Researchers working with this pool of testers have come up with some really interesting findings related to our Fraser ancestry. They have published two very dense and technical reports. (Email me if you would like copies.) Here are the take-aways:
From “Fraser Surname Y Chromosome Insights From FamilyTreeDNA Data”:
- This report covers the whole group of Y-DNA testers in the project.
- We probably descend from Udard Fraser who lived around 1200 CE in East Lothian (a region of Scotland just east of Edinburgh).
- There is a plausible scenario suggesting that Udard was descended from a Viking ancestor who settled in France, and whose descendants traveled to Scotland during a period coinciding with the Norman invasion. Note that the Fraser Clan has always been associated with France, the word “Fraser” is itself of French origin. The report shows that we have Y-DNA relatives in France but who are themselves descended from Viking ancestors.
From “Haplogroup R-FT85382, A Review of the SNP, STR and Family Tree Data”
- This report zeroes in on a select group of about 17 individuals, including Bruce, who are part of Haplogroup R-FT85382.
- Many of these individuals can trace their ancestry to Hugh Fraser 1st Lord of Lovat , and it’s likely that we too are descended on this line.
I think it’s safe to say that our Fraser ancestors were part of Clan Fraser of Lovat. We are descended from the group of men who formed the original Fraser clan – we are the real deal!
Here is a chart showing the whole Fraser Clan lineage. These are our people!

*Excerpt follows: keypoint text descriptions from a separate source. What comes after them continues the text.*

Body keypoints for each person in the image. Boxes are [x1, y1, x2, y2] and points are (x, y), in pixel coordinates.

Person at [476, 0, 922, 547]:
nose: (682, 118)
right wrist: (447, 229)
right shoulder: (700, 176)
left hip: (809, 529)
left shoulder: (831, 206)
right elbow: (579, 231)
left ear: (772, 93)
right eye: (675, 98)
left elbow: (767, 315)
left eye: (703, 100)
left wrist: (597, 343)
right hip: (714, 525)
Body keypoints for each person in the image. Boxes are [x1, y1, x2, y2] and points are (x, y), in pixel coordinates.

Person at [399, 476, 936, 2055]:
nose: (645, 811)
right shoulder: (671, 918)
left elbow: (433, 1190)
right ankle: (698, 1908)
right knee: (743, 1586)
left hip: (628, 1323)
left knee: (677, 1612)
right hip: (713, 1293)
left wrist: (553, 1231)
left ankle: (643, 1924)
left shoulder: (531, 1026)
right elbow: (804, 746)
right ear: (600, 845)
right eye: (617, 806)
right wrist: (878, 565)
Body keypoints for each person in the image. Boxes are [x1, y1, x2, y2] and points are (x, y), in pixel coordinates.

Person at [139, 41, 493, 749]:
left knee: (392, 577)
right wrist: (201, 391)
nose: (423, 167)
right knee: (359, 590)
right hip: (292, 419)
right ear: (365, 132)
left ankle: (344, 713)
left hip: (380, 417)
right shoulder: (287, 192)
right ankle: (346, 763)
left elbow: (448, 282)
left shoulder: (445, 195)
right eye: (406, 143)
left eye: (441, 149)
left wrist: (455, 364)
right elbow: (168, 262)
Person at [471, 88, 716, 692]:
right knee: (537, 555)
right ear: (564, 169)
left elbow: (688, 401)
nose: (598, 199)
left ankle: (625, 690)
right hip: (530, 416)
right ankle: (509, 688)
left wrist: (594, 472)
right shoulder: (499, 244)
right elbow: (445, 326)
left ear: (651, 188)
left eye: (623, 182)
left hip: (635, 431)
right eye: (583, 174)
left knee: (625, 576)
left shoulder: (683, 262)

We are descended from the guy at the top – Udard Fraser. It’s possible that we can follow the line down to Hugh Fraser 1st Lord Lovat. The chart shows mostly the lines of inheritance, from father to oldest son. Somewhere along the line, we are descended from a younger brother outside the lines of inheritance.
1 The match had a genetic distance of zero at 67 markers.
2 The match had a genetic distance of four at 700 markers.